Information as a thing

One of the examples bandied about by Propertarians of the idea’s effectiveness is its prohibition of blackmail. This gives an opportunity to examine Propertarianism by contrasting it to two other systems in the realm of information commons and information protection, blackmail and intellectual property. Blackmail is the act of using one’s possession of a piece of private information for extortion. Propertarianism would declare such information to be property and deem it worthy of legal protection in a court of law, as opposed to classic libertarian approaches, which deem blackmail not to be a violation of the Non-Aggression Principle. Libertarianism would also legalize insider trading, given that no coercion is involved in this supposed crime, whereas Propertarianism would keep it illegal given that it constitutes a form of parasitism on private information (which can be defended as intangible property).

However, strangely enough, the Propertarian legal system would crack down on the only form of intangible property our current system recognizes: intellectual property (IP) and copyright. The libertarian position on IP is crystal clear: it is impermissible, given that it relies on a government monopoly. Let us reiterate: libertarians would allow blackmail and insider trading, but prohibit (or rather, not enforce the law) due to the ethical prohibition of aggression. Myself, acting as a reactionary lawmaker, would prohibit blackmail and insider trading while tightly controlling, but still allowing the existence of IP as a means of outsourcing quasi-statal priestly and mercantile activities, given that the state isn’t well-suited to activities which do not involve force. However, they would still be kept under tight control by the state. I would also retain the requirement for state-issued incorporation charters for the same reason. The Propertarian position is to prohibit blackmail and insider trading, given that they involve violations of intangible property (which I agree they do), but prohibit IP rights because they are a subsidy to entertainment concerns [7], which encourages pandering in the media. This is a confused and inconsistent position for a system which correctly identifies that there is such a thing as intangible property. However, what’s missing is that the state is in practice the only entity which can mediate between tangible and intangible property owners to reach a solution acceptable to everyone.  It won’t always decide fairly, but at least it will decide, and not leave us in a state of indecision, wrongheadedness (there’s a difference between unfair and wrongheaded), or just plain refusal to acknowledge such property, as libertarianism would.
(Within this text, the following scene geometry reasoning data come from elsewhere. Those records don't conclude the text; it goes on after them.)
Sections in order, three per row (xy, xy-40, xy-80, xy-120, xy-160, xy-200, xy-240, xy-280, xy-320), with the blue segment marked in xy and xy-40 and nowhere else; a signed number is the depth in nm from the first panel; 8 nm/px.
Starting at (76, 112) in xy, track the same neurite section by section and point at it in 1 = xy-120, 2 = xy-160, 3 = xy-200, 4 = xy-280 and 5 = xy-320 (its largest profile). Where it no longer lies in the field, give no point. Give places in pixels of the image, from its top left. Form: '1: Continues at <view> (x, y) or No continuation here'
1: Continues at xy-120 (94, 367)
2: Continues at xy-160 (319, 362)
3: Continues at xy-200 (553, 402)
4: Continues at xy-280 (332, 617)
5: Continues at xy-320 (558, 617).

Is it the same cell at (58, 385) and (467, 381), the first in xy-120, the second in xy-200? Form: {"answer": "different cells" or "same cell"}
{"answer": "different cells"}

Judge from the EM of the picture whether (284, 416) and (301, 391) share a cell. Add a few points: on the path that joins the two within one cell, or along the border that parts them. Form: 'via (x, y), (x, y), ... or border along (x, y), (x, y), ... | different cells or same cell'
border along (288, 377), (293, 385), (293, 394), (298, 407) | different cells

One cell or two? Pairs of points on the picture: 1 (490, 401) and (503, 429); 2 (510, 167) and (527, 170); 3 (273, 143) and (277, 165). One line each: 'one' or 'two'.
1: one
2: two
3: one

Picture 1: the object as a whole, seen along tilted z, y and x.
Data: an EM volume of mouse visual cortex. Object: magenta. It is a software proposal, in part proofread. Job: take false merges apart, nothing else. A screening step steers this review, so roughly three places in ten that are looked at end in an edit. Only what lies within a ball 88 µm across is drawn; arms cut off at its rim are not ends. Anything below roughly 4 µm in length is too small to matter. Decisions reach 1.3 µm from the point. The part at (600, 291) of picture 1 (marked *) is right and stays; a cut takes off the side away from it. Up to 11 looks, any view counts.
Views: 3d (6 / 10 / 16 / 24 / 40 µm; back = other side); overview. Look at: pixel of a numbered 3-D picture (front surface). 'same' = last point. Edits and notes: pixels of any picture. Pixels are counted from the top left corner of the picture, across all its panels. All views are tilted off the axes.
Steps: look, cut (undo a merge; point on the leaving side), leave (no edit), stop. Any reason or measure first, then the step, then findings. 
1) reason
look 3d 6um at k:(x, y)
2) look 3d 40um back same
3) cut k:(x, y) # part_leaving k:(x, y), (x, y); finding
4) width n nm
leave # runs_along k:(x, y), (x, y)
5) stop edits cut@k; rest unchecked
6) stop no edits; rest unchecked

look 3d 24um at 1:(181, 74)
I suspect what’s going on here is that Curt rightfully dislikes what the various corporations are doing with IP and copyright protections, but this can be accomplished with reasserting state authority over these corporate entities, or better yet, removing their recalcitrant owners and operators and replacing them with men loyal to the state. To do this, we need to seize power – Mussolini came before Mori, but the key is to hold power and use it as power is meant to be used, not to think up analytical systems of law which attempt to fix language and immanetize the eschaton, but leave us with glaring inconsistencies.